The way the hospital is angled makes for incredible views of sunsets. We learned this the week with spent with mom before she died. November 29, 2012 was no exception. We had a large labor room with a large window. The sunset hit her face in the most angelic way. I felt her body grow heavy and cold. I felt her spirit leave. It was 4:50pm. I looked at Dustin and whispered, “she’s gone.” He said, “I know.” I gave her to Dustin and never held her again. We continued to spend the rest of time with her and gave everyone one last chance to come in and kiss her goodbye.

5:30pm on the nose. The nurse came in with a Moses basket and took her from Dustin’s hands as he screamed, “no”. There were lots of screams and cries. I don’t know from who or what was being said. I only remember me watching my dad and husband embracing and crying so loudly that it startled me. I lay there shaking from the hormone shifts looking around like a deer caught in headlights. I didn’t know what to do. I still don’t.

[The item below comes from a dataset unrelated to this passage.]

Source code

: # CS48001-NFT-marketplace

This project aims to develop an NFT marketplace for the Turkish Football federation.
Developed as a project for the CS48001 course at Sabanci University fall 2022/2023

What is strange is it was such a beautiful day yet filled with such devastation. Tricia told me that someone told her to write down her memories of the day she lost her sweet Drew and throw it away. She told them no, because it was all she had. It was his birthday after all. So here we are eight weeks later, which according to all the grief literature is the worse time in terms of realization of the loss and yet I remember that day with all its tragedy as beautiful.